(Extracted rows)

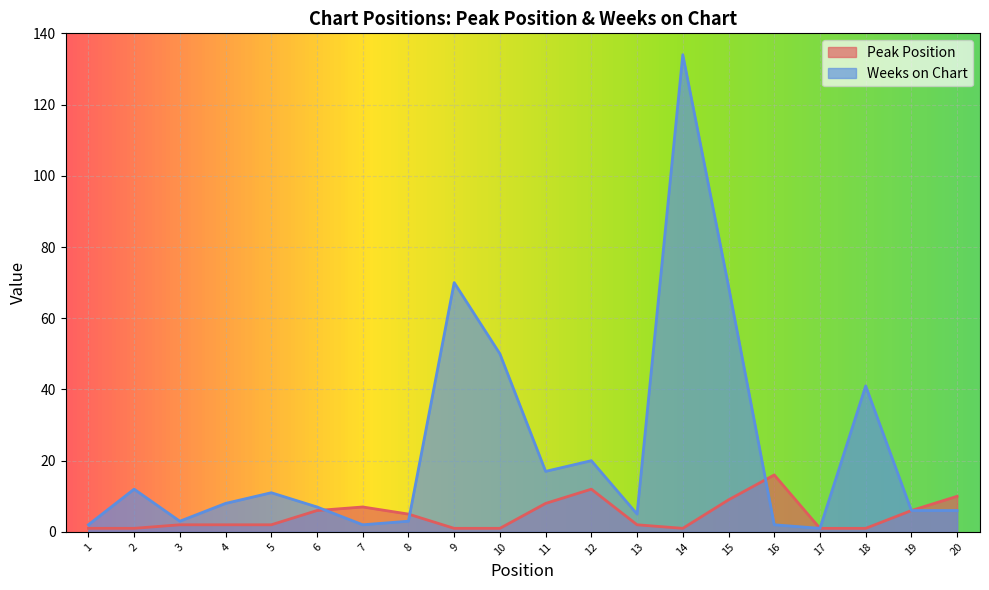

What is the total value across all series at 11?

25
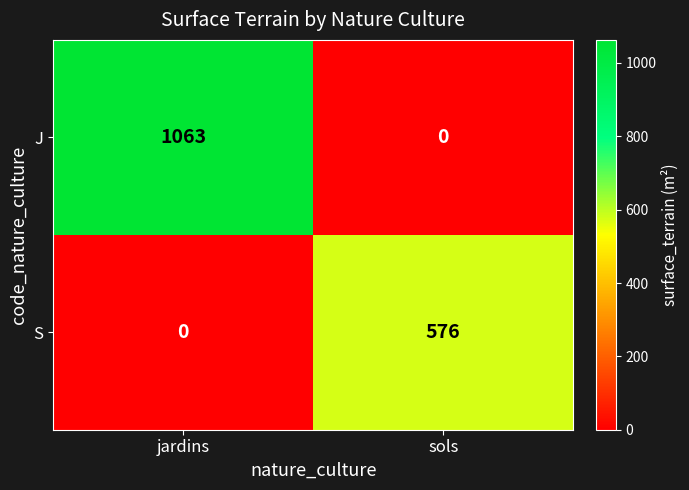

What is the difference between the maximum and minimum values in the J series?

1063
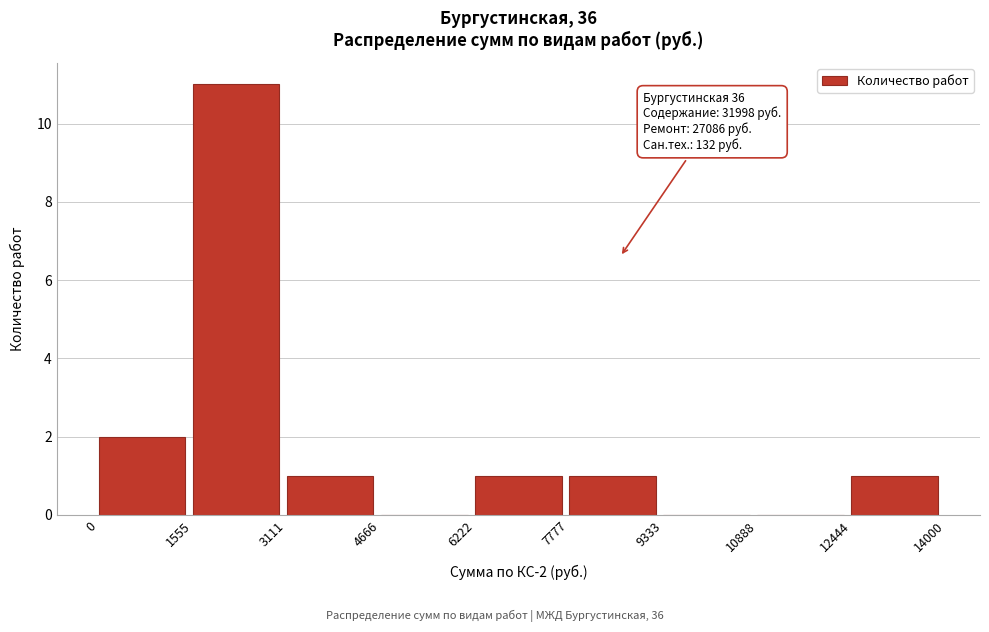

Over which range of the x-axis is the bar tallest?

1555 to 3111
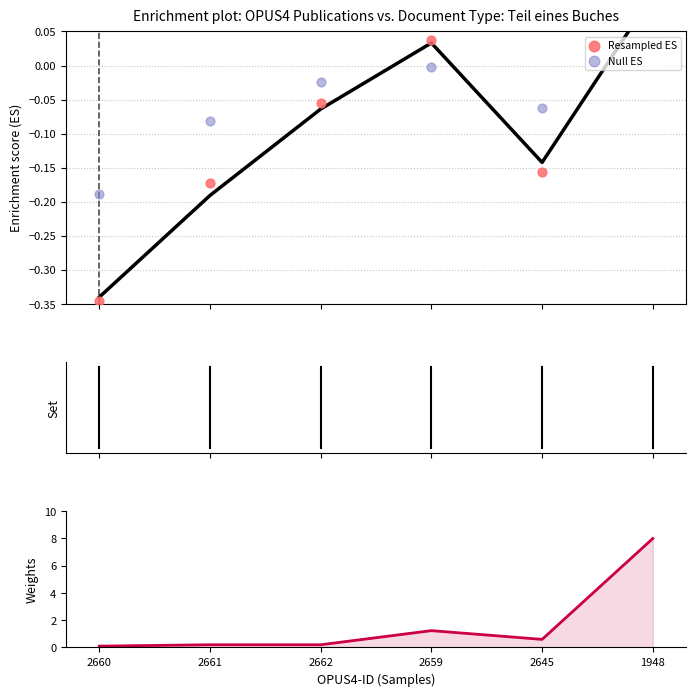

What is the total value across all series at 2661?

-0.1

PROBLEM REQUIREMENTS:
Can you copy every row above word for word, leaving out the pictures?

REPLY TO THE TASK:
What is the total value across all series at 11?

25

What is the difference between the maximum and minimum values in the J series?

1063

Over which range of the x-axis is the bar tallest?

1555 to 3111

What is the total value across all series at 2661?

-0.1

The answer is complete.